**DIRECTIONS**
1) For the NorthWestern Energy article below, decide whether each statement agrees with it, answering yes or no and quoting the deciding words: (a) NorthWestern Energy started in 1912 in Butte. (b) The Havre district distributes natural gas from Chester to Fort Peck. (c) A crew replaced a pole in the Bear Paw Mountains that was erected in 1918.
2) Please output the part of the NorthWestern Energy article below, starting at "Some headline-grabbing moves" and ending at "upgrading power substations.".
3) In the NorthWestern Energy article below, how much did NorthWestern pay for Devon Energy interests in north-central Montana?

**SELECTED PASSAGE**
News you can use

NorthWestern Energy: 'We've got a lot going on'

Businesses tell Chamber their stories

The local manager of NorthWestern Energy said his employees on the Hi-Line are looking at a busy time in the next few years, with changes from replacing power poles — some almost as old as the Montana company — to how customers can pay their bills.

“We’ve got a lot going on,” said Havre District Manager Carson Sweeney. “Yeah. A lot going on.”

During the 105th annual meeting of the Havre Area Chamber of Commerce Wednesday, Sweeney talked about what his employees are and will be doing on the Hi-Line, in a district that handles distribution of electricity from Chester to Fort Peck and south to Big Sandy, and of natural gas from Chester to Fort Belknap and down to Big Sandy.

He talked about how the company started in 1912 in Butte, recently celebrating its 100th anniversary last year, and what it is doing to change how it handles production and distribution of power and natural gas and how it deals with its customers.

“As our CEO, Bob Rowe, would say, we’re building for the next 100 years right now,” he said.

Some headline-grabbing moves have been NorthWestern’s $70 million purchase of Devon Energy interests here in north-central Montana, and a request to the Montana Public Service Commission to approve a $900 million purchase of hydroelectric generation facilities in Montana.

Other visible actions have been replacement of aging power poles — Sweeney confirmed a question from Chamber Executive Director Debbie Vandeberg, that one of his crews had replaced a pole in the Bear Paw Mountains that was erected in 1918 — and upgrading power substations.

[Stored data entries]

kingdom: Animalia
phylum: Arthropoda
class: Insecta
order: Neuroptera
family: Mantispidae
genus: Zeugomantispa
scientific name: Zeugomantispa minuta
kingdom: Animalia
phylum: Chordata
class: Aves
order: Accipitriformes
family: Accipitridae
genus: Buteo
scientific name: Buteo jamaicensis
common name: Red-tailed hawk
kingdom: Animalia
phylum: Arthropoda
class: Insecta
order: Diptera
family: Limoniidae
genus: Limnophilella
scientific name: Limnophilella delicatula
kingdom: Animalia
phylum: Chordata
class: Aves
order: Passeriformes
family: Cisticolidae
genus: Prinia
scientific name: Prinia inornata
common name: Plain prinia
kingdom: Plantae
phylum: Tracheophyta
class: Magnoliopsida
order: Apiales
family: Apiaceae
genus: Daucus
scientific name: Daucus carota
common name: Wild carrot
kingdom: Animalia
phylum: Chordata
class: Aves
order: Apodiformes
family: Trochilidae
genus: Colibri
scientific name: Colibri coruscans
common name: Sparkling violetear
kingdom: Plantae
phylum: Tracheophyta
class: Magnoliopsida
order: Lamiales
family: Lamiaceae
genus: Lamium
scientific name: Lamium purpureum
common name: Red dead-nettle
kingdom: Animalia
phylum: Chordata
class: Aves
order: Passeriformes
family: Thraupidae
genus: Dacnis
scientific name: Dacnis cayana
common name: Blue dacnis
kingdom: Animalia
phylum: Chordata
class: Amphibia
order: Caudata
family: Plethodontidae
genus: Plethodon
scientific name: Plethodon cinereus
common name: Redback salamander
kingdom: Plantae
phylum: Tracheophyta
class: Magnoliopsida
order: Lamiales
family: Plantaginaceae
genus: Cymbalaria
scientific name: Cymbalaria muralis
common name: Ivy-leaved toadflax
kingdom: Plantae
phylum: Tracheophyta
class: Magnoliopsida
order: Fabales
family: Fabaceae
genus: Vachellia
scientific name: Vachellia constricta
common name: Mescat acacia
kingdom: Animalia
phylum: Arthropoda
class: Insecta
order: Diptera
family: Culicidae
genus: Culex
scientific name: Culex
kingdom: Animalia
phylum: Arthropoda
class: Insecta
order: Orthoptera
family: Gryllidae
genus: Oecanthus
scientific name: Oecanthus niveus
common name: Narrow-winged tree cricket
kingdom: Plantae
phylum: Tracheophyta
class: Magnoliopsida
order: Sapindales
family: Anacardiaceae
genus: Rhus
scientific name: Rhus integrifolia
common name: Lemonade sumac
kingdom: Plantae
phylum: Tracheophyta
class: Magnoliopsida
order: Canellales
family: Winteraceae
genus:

**ANSWERS PROVIDED**
1)
(a) Yes: "the company started in 1912 in Butte"
(b) No: "of natural gas from Chester to Fort Belknap and down to Big Sandy"
(c) Yes: "one of his crews had replaced a pole in the Bear Paw Mountains that was erected in 1918"

2)
Some headline-grabbing moves have been NorthWestern’s $70 million purchase of Devon Energy interests here in north-central Montana, and a request to the Montana Public Service Commission to approve a $900 million purchase of hydroelectric generation facilities in Montana.

Other visible actions have been replacement of aging power poles — Sweeney confirmed a question from Chamber Executive Director Debbie Vandeberg, that one of his crews had replaced a pole in the Bear Paw Mountains that was erected in 1918 — and upgrading power substations.

3) $70 million.